Mit materials science researchers have created two flexible fibers that combine a semiconductors electronic properties with the light-transmitting properties of fiber optics. One of the fibers can detect light, and the other can carry optical and electrical information at the same time without the two interfering with each other. The first fiber could be used for a new computer interface, and the second could be used as a cable to send two different classes of information.
The researchers, led by assistant professor Yoel Fink, PhD 00, made the light-sensing fibers by creating a cylinder composed of a semiconductor core surrounded by four metal wires, all of which were covered with a polymer sheath. The team then heated the cylinder, which was 30 centimeters long and 20 millimeters in diameter, in a furnace and slowly stretched it into a fiber hundreds of meters long and less than a millimeter thick. The second fiber, which transmits both light and electronic signals, was created using the same process, although the cylinder contained different materials in different arrangements.
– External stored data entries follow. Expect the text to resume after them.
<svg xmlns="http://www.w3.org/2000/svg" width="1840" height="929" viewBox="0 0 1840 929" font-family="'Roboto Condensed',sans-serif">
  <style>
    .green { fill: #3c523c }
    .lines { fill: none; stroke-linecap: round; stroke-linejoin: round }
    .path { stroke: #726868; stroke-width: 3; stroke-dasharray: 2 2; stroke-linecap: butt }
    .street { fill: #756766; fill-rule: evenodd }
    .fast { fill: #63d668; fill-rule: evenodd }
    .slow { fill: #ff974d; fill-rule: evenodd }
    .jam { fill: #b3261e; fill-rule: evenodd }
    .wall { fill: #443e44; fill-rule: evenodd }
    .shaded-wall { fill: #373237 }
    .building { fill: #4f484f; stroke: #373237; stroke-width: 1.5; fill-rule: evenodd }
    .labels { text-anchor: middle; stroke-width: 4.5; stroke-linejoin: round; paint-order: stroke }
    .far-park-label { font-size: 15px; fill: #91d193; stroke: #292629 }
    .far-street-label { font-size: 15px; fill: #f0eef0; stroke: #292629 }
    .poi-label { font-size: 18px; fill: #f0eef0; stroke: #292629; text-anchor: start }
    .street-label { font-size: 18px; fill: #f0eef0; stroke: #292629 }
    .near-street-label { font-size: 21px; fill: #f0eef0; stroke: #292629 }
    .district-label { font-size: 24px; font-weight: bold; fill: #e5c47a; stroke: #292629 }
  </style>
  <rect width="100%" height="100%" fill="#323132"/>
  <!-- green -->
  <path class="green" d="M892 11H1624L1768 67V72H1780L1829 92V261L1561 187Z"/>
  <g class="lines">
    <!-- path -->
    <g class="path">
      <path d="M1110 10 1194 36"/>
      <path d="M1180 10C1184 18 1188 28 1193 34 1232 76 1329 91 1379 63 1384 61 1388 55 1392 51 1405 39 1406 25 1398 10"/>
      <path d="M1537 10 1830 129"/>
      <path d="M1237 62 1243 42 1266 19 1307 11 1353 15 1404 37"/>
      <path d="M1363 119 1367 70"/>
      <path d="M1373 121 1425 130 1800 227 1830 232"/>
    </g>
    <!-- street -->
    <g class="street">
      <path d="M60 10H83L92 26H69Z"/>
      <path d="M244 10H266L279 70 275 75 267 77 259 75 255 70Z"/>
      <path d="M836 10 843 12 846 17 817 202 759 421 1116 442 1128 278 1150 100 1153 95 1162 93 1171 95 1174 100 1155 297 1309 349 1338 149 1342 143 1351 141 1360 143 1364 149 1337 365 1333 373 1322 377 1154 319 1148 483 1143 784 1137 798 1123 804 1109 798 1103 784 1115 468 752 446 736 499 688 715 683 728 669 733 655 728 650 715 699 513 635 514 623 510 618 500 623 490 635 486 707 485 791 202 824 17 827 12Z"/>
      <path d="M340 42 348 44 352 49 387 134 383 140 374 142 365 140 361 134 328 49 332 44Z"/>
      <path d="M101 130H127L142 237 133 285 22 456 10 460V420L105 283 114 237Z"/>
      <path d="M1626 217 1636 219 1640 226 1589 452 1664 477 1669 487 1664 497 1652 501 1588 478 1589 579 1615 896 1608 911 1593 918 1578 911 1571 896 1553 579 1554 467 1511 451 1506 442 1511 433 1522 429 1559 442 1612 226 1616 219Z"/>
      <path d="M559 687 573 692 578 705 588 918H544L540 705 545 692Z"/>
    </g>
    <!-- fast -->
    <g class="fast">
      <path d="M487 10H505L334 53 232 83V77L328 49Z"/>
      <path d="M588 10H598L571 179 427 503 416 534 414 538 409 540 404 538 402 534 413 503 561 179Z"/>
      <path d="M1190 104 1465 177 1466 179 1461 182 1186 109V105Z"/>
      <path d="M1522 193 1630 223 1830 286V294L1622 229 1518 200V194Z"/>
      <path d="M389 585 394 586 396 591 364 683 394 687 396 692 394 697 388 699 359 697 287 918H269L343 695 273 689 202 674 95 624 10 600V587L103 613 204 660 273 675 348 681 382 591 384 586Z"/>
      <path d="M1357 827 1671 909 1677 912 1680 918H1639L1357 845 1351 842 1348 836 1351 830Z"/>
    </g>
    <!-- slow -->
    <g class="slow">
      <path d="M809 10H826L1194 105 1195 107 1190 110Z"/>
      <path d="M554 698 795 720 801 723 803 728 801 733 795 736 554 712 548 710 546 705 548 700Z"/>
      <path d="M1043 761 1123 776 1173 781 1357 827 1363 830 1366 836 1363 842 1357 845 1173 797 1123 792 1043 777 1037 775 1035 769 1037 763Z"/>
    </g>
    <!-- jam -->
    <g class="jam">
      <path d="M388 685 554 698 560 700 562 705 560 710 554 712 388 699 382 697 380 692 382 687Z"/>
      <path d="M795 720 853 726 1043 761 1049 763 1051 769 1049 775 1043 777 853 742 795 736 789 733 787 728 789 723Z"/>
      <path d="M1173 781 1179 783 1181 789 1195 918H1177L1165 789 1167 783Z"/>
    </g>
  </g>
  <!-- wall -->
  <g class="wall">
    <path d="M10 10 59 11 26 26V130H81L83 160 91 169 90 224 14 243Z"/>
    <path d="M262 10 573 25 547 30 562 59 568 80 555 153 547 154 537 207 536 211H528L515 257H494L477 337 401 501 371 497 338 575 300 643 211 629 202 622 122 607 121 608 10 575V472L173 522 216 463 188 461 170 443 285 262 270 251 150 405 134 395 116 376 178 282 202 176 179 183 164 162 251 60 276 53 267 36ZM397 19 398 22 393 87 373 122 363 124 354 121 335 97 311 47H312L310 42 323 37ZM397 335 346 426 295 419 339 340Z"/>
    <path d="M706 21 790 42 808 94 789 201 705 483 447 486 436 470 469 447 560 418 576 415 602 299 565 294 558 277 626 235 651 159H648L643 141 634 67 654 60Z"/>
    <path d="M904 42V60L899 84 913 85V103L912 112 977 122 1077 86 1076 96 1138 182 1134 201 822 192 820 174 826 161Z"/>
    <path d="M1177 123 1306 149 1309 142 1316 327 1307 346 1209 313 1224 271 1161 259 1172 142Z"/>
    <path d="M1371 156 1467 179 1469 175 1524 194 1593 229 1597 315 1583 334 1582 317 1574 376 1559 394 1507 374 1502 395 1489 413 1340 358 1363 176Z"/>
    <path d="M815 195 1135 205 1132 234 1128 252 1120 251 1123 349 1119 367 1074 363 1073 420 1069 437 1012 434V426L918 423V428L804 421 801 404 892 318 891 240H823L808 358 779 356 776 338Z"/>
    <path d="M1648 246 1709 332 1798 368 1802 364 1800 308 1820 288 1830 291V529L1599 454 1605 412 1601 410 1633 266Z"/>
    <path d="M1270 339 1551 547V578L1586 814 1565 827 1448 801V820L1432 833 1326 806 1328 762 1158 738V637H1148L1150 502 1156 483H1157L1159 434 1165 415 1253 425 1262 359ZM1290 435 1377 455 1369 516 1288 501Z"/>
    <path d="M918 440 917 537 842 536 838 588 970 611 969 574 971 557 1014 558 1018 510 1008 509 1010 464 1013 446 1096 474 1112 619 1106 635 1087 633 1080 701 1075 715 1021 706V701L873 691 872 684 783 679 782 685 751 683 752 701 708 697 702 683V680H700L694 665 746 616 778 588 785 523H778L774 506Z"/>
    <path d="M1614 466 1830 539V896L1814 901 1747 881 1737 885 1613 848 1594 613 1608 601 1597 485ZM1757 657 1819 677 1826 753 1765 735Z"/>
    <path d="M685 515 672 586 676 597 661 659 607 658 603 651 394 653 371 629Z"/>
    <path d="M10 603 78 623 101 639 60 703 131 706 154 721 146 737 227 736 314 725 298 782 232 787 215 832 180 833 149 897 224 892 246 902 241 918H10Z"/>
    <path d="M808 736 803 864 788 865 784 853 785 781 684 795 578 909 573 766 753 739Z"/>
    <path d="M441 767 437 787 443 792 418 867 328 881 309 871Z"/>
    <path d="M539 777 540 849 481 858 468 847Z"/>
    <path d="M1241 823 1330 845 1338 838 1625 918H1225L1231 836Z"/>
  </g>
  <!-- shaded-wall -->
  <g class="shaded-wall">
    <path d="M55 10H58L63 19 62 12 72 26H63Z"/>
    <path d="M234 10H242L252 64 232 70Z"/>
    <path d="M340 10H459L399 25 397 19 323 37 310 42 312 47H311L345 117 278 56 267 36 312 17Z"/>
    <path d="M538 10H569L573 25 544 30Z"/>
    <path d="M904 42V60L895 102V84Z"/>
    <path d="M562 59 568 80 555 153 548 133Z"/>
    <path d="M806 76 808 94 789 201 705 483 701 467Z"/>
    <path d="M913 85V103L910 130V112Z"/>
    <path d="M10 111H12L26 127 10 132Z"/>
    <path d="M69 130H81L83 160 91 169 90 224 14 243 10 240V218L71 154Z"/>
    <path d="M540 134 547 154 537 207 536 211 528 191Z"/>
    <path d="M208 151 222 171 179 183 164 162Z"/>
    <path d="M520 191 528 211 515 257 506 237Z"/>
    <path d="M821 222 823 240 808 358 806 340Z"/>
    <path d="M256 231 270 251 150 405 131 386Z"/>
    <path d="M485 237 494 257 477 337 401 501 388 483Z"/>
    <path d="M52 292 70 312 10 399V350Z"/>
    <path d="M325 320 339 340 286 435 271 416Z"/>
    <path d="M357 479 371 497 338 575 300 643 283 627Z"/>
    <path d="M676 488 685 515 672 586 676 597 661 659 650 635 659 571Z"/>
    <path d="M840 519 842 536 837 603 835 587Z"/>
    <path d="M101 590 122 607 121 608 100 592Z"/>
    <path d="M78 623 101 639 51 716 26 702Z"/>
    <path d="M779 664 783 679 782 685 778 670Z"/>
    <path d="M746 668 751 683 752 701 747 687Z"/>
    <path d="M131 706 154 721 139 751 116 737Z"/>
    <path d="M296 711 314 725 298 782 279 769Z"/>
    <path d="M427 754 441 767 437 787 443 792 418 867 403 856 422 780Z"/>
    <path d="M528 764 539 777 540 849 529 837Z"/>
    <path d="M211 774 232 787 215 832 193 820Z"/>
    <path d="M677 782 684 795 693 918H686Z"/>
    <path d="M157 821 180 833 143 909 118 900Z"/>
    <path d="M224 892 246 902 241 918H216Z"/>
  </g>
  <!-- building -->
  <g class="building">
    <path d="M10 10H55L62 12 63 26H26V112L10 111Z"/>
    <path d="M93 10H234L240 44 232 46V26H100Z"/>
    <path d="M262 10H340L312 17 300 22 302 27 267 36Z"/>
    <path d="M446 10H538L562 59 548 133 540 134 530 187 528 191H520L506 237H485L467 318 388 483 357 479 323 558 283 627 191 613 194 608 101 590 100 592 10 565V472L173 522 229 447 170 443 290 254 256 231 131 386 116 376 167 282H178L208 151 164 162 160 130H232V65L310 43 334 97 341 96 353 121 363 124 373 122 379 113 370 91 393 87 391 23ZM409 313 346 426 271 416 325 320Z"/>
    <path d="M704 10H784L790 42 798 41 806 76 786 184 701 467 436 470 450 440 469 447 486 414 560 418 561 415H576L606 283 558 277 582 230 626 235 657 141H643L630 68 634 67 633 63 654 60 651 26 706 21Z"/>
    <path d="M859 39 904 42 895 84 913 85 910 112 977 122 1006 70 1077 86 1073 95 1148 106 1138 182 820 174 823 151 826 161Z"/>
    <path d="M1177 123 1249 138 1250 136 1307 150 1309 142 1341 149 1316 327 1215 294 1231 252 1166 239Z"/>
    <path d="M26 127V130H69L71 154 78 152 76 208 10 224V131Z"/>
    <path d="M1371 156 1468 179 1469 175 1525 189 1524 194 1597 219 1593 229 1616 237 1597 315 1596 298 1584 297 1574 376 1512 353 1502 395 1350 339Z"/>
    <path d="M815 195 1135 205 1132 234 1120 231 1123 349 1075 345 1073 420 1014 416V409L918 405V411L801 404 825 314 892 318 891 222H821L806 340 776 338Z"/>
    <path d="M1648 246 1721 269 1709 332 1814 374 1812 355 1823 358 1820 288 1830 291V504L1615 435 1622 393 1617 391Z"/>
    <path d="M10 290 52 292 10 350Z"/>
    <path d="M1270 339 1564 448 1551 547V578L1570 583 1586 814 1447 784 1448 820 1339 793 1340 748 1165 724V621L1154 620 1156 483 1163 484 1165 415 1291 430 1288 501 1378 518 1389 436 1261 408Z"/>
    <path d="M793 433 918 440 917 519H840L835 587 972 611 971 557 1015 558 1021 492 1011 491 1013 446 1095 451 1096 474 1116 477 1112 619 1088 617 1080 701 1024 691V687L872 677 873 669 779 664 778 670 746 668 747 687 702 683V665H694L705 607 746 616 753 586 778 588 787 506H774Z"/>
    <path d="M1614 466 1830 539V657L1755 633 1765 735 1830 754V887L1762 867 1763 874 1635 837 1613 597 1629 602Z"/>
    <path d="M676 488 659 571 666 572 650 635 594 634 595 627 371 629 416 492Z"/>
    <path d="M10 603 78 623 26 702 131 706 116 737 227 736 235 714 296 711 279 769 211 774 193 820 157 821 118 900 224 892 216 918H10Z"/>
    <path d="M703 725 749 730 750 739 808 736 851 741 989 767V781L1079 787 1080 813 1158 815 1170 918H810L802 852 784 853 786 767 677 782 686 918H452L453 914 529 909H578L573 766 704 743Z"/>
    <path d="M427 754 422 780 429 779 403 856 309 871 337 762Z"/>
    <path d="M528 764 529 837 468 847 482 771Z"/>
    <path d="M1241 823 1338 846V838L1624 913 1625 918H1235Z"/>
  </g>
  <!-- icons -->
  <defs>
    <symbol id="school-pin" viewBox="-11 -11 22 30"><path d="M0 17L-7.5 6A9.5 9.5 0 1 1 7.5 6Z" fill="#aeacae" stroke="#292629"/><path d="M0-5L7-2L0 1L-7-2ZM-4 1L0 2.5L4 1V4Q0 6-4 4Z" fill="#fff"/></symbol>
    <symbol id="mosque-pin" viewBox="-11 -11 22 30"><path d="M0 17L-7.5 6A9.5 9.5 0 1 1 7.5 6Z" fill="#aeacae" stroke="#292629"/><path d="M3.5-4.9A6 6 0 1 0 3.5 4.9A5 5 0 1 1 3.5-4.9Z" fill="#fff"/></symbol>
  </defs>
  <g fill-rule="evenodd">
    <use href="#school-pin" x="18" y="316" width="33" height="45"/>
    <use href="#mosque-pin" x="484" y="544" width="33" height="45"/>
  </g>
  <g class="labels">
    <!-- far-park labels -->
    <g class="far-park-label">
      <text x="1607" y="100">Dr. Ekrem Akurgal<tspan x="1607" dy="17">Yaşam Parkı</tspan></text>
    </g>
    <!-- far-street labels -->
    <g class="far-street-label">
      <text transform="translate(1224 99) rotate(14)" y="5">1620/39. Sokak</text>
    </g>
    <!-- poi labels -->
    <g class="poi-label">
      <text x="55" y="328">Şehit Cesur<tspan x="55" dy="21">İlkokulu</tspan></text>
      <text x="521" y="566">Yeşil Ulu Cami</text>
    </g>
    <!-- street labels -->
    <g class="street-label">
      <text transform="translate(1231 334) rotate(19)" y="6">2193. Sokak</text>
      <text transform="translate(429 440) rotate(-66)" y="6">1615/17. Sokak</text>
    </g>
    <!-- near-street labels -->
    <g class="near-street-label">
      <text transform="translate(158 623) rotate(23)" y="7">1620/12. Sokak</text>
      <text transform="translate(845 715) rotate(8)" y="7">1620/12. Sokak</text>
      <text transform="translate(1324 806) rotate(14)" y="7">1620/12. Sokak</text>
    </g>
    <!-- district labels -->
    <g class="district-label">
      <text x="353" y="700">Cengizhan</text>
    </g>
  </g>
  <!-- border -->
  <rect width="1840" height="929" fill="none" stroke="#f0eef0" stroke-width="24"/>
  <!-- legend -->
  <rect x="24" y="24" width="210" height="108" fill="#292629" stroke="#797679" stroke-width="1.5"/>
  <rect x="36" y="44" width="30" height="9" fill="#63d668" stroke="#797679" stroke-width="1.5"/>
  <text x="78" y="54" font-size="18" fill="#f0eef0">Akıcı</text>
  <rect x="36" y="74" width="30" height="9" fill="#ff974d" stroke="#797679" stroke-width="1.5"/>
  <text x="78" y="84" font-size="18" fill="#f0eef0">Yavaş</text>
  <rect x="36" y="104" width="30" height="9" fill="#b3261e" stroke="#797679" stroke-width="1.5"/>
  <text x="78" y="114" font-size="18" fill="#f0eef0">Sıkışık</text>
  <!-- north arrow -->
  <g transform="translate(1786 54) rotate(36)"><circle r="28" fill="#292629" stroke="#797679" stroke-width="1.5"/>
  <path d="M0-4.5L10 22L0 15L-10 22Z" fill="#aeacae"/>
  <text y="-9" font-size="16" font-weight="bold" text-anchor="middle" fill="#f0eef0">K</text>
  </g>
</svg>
Because the fibers are composed of materials with different thermal properties, making them perfectly uniform along their entire length was a particularly stiff challenge. We failed so many times, says Mehmet Bayindir, a postdoc in the Research Laboratory of Electronics and the lead author of a recent paper in Nature about the technology.
Now that the researchers have perfected the production process, Bayindir says, the fibers could be used to replace the mouse as a computer interface. Someday, people may interact with computers by pointing beams of light at their screens. Fink and his colleagues are now creating hundreds of meters of the fibers in their lab and exploring other possible applications for them.